Avec le temps, il est devenu lumineux que le problème existentiel du Parti québécois est insoluble : les Québécois ne veulent pas de la sécession. Et ils ne consentent à voter PQ ou à voter « oui » en proportion appréciable que lorsque le projet est, soit mis en veilleuse, soit à ce point édulcoré qu’on peut le confondre avec une proposition de fédéralisme renouvelé.

Or, cela ne changera pas.

Mais ça n’a jamais cessé de gripper les rouages de la machine péquiste. Car les deux problèmes fondamentaux du parti depuis sa fondation découlent de là. Celui de l’écartèlement forcé du chef, et du programme, entre la droite et la gauche. Celui de l’écartèlement forcé du chef, et du programme, entre le nationalisme dur et - pardonnez l’expression...- l’accommodement raisonnable.

D’une part, la social-démocratie molle du PQ est difficile à dépoussiérer parce que la fibre du parti s’est tissée dans un univers où l’entrepreneur et l’altermondialiste sont contraints, pour le bien de la « cause », à la coexistence pacifique. Mais tirez un fil à droite ou à gauche et le tissu se défait.

D’autre part, pour la simple raison qu’il est une créature à destin unique, le parti a historiquement été tenu en otage par la puissante oligarchie des nationalistes durs. Et il ne faut jamais perdre de vue que le nationalisme, et la religion, sont les moteurs des plus irrationnelles intransigeances.

Tout cela relève de l’évidence, bien entendu.

Pourtant, dans les diagnostics portés au chevet du grabataire, on feint d’ignorer ses faiblesses génétiquement programmées. Et dans les pronostics jovialistes, on ne cesse de prévoir que, oui, le parti pourra encore une fois se remettre sans médication lourde.

Or, cela n’arrivera pas.

Les militants péquistes ont fait une grave erreur, il y a 18 mois, en préférant André Boisclair à Pauline Marois, celle-ci ayant sur celui-là des avantages - en termes d’aptitudes, d’expérience, d’intelligence politique, d’image populaire - qui crèvent les yeux aujourd’hui. En dépit de quoi elle ne fera pas de miracle, elle non plus.
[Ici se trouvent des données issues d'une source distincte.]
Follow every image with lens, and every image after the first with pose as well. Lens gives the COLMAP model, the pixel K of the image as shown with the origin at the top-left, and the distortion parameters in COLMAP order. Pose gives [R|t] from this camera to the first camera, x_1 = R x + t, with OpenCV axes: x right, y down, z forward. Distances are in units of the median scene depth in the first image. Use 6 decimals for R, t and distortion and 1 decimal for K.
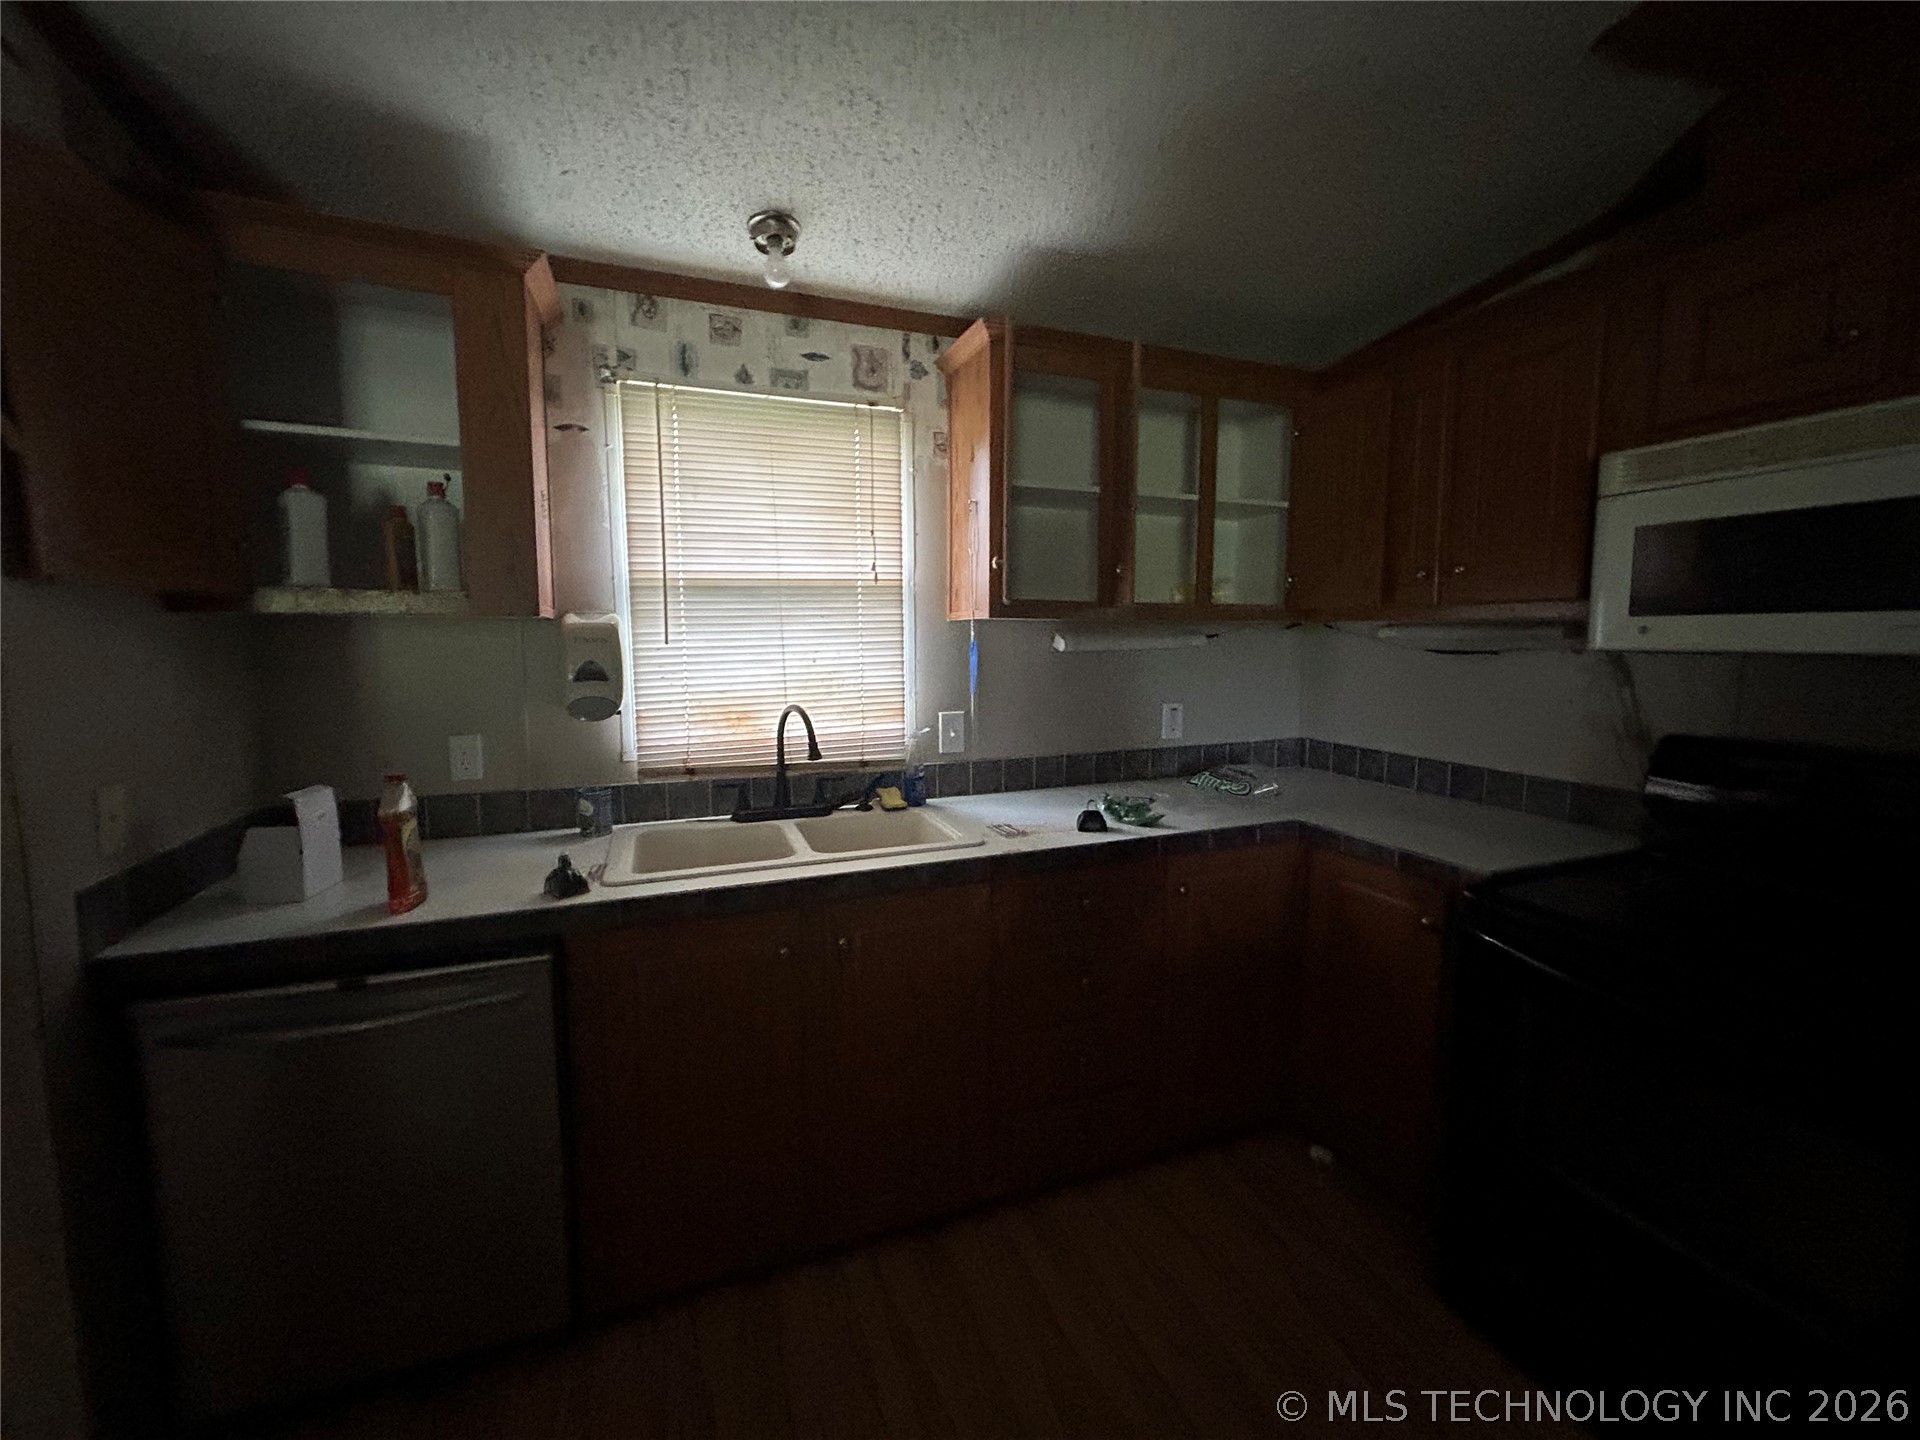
lens RADIAL K [[767.3, 0, 963.8], [0, 767.3, 720.5], [0, 0, 1]] dist [-0.003468, -0.000257]
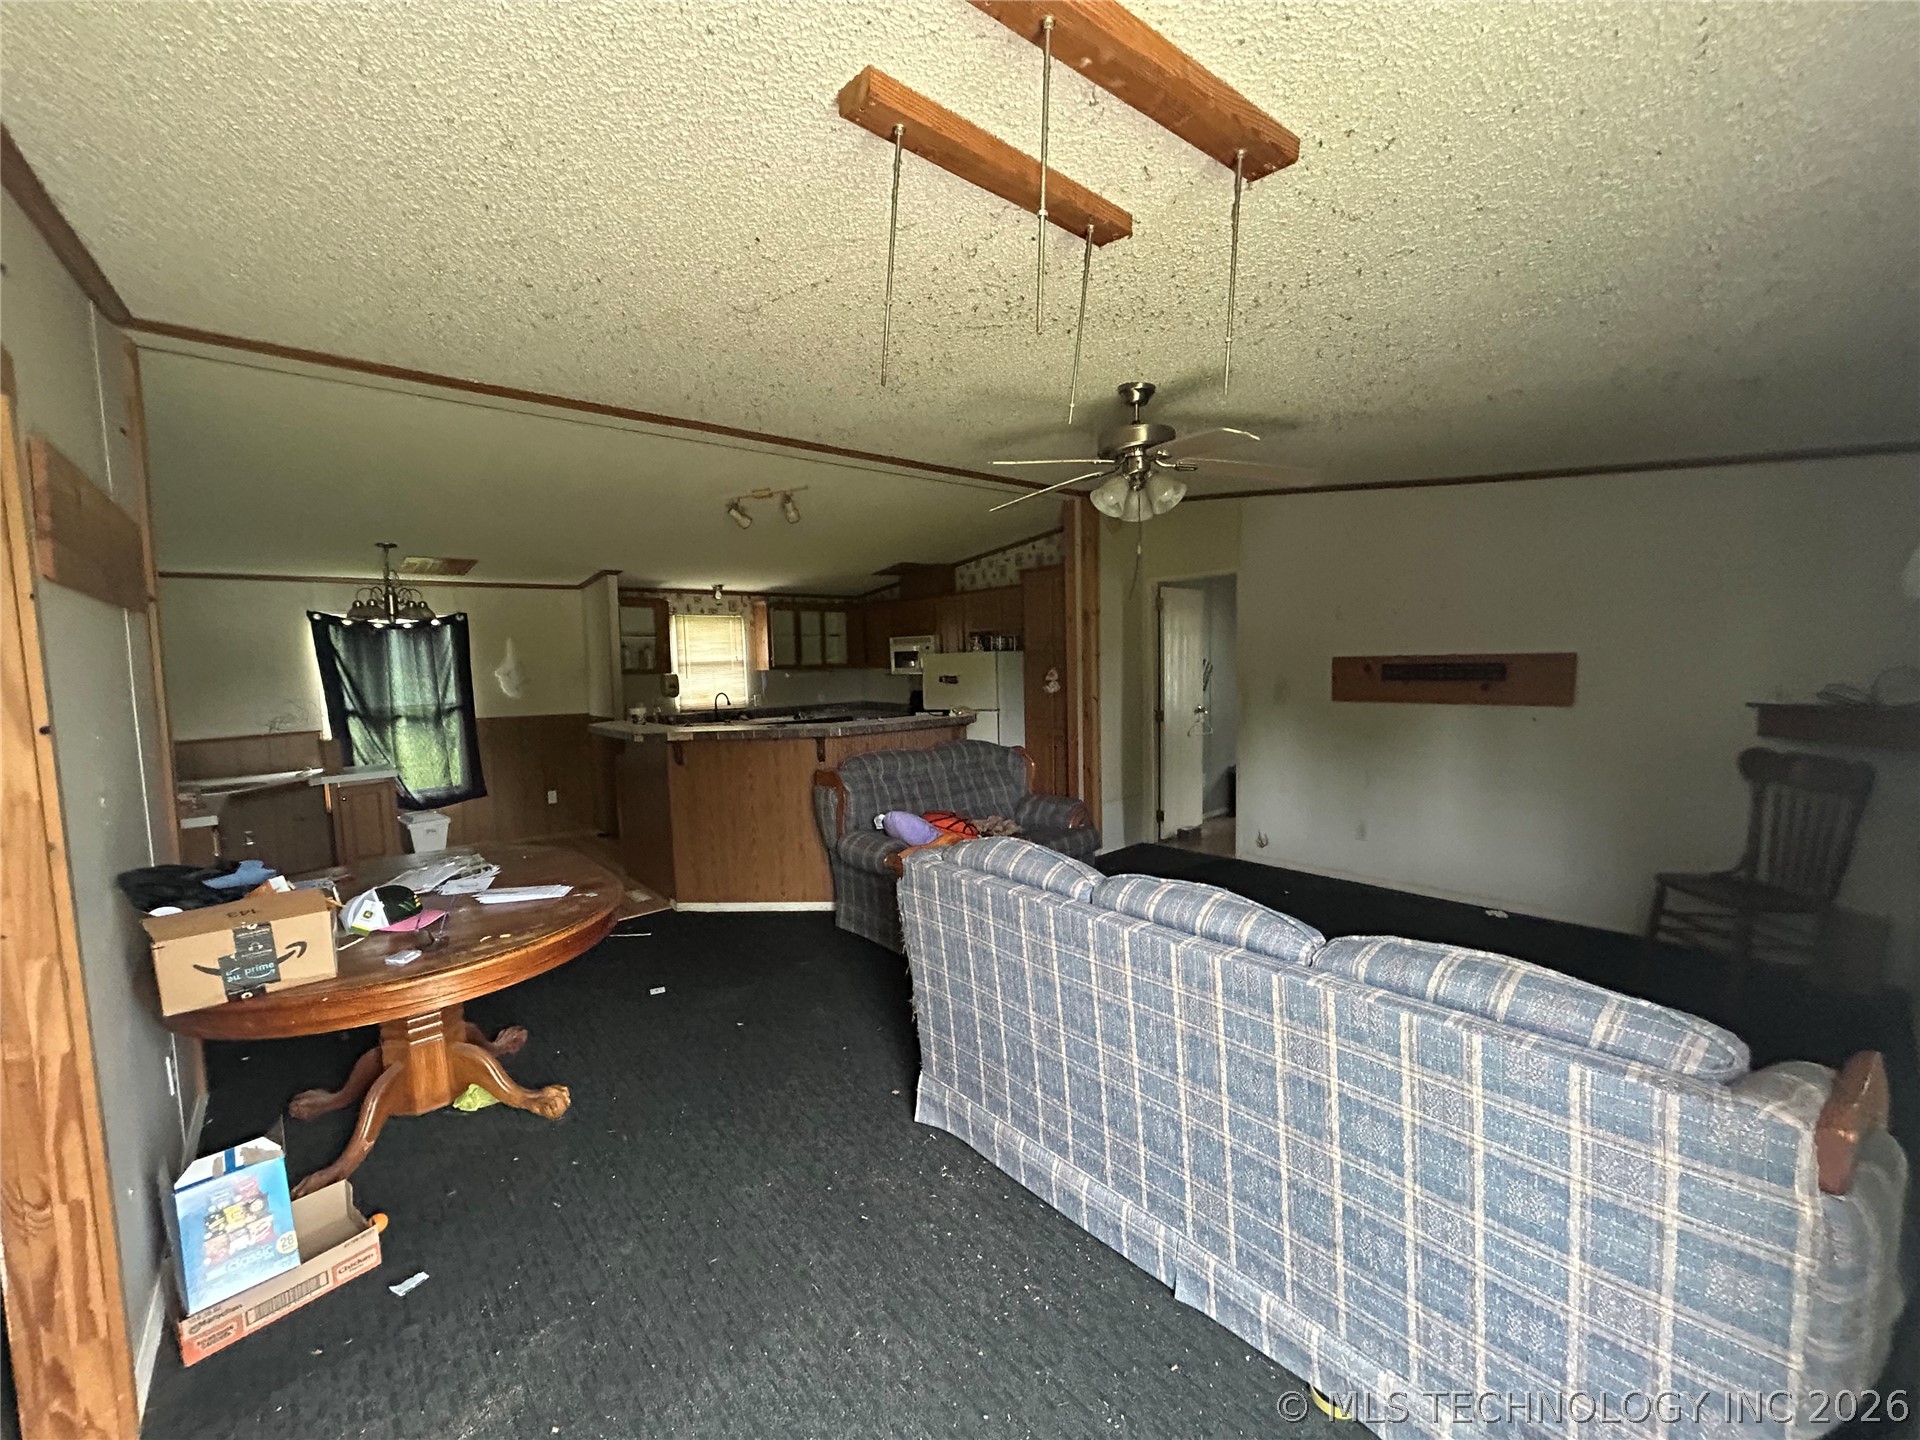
lens RADIAL K [[767.3, 0, 963.8], [0, 767.3, 720.5], [0, 0, 1]] dist [-0.003468, -0.000257]
pose [[0.938870, -0.049870, 0.340642, -0.388818], [0.059669, 0.998050, -0.018342, 0.266363], [-0.339063, 0.037546, 0.940014, -3.112333]]
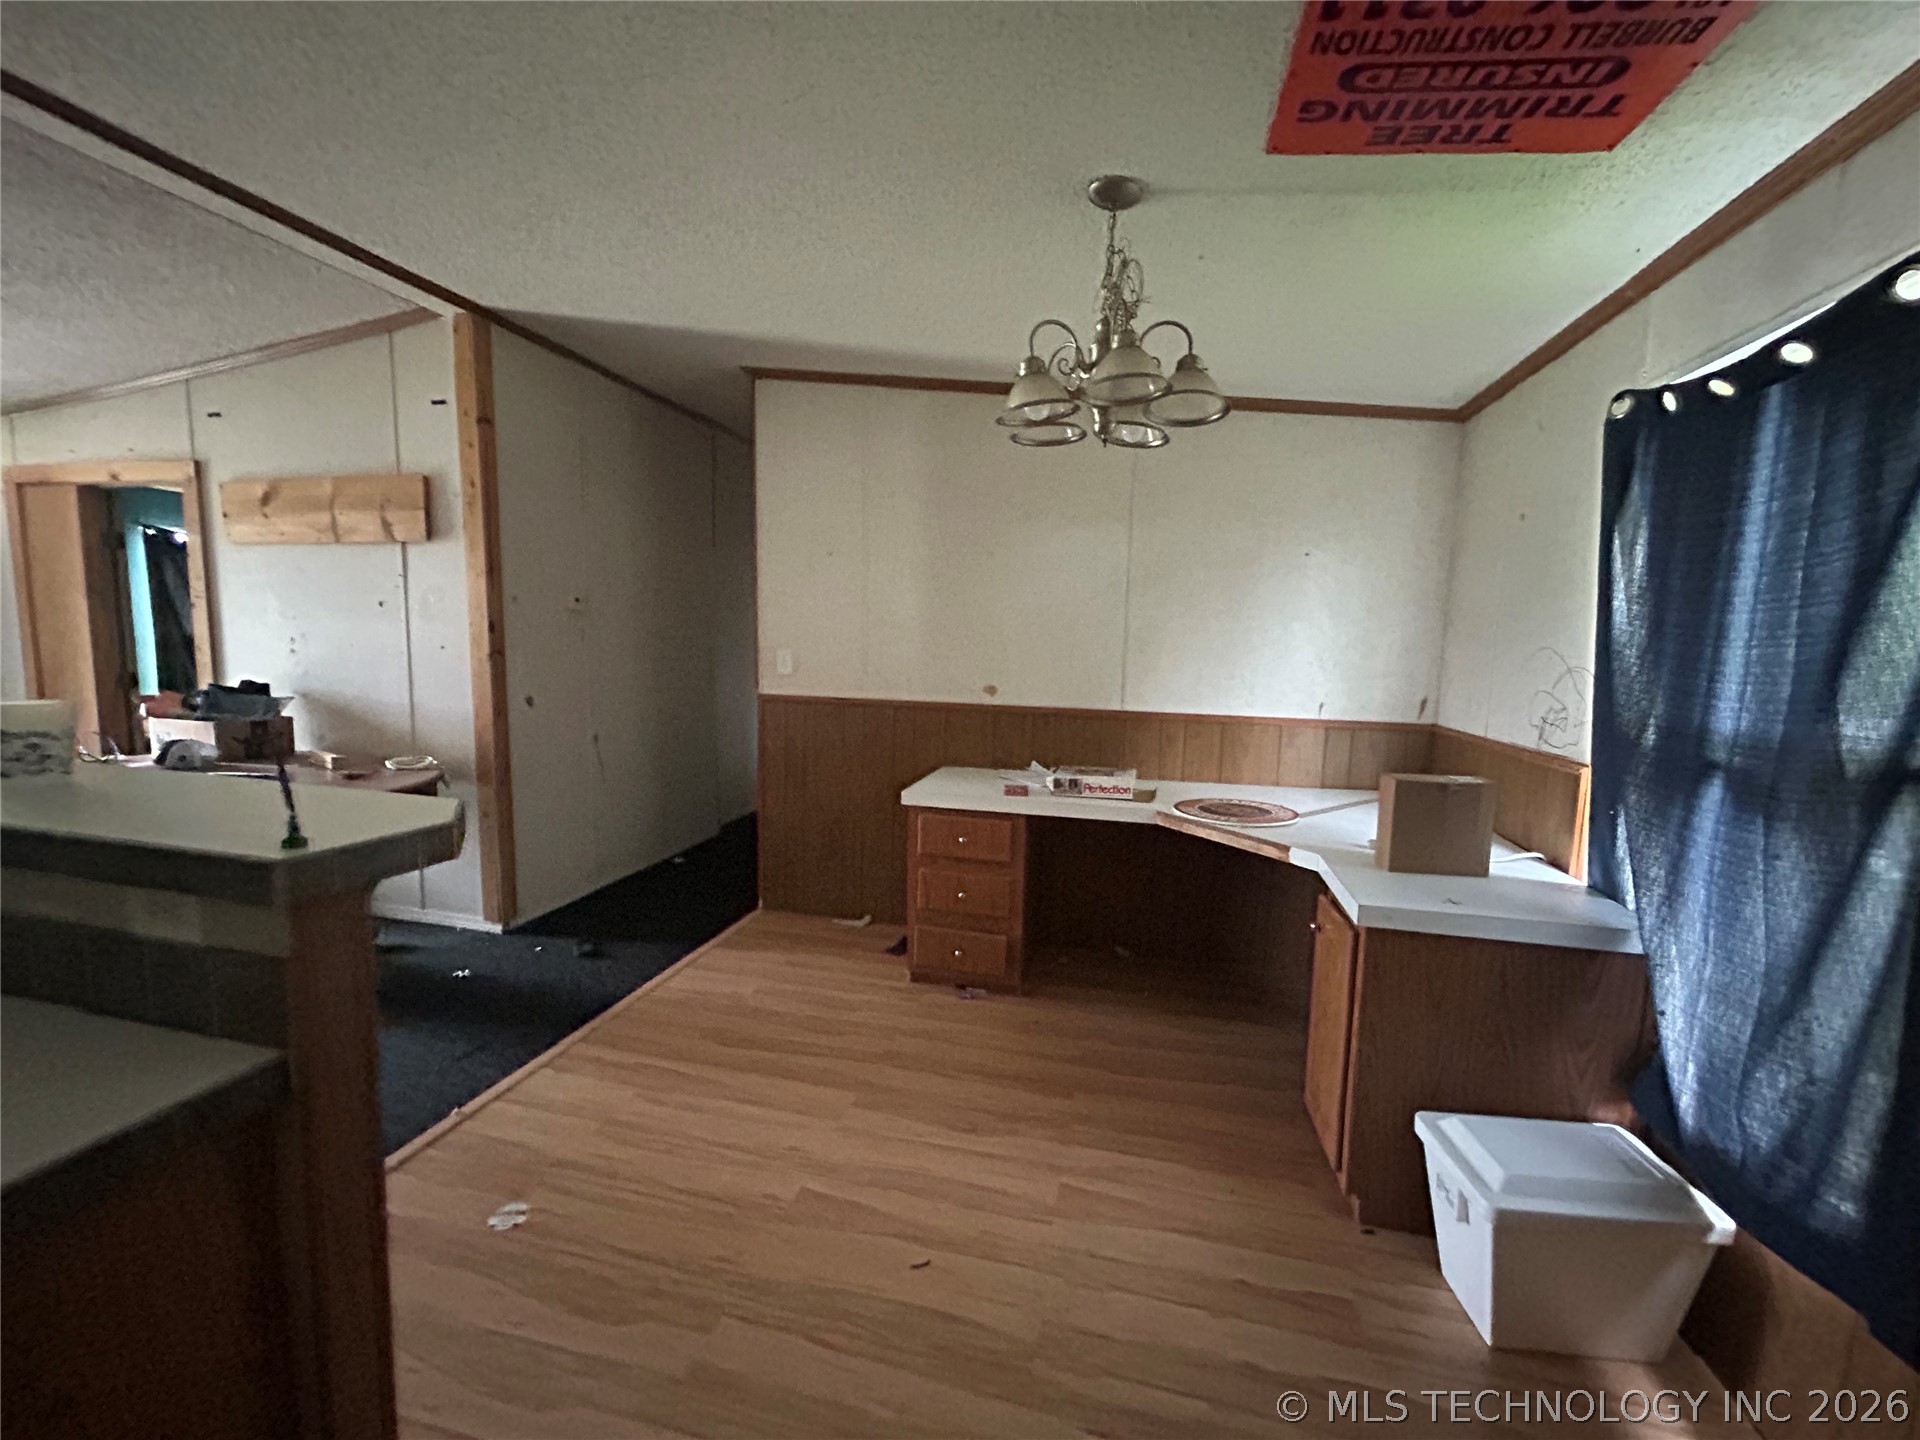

Pauline Marois n’a en réalité qu’un seul scénario en main. C’est celui qui donne au PQ un rôle clair, défini, d’une scrupuleuse honnêteté intellectuelle, d’une totale transparence dans ses convictions. Indépendantiste pressé et abonné à la gauche classique ? Les plus zélés militants du parti seront à l’aise avec cette position, et il y aura de la noblesse à la défendre. Autonomiste et réformiste ? Ces voies-là sont encombrées, certes, mais pas toujours assez intelligemment balisées.

En somme, un seul fait est maintenant avéré : le Parti québécois ne peut plus monter deux pièces à la fois sur les mêmes planches. Cela ne conduit qu’à des bides.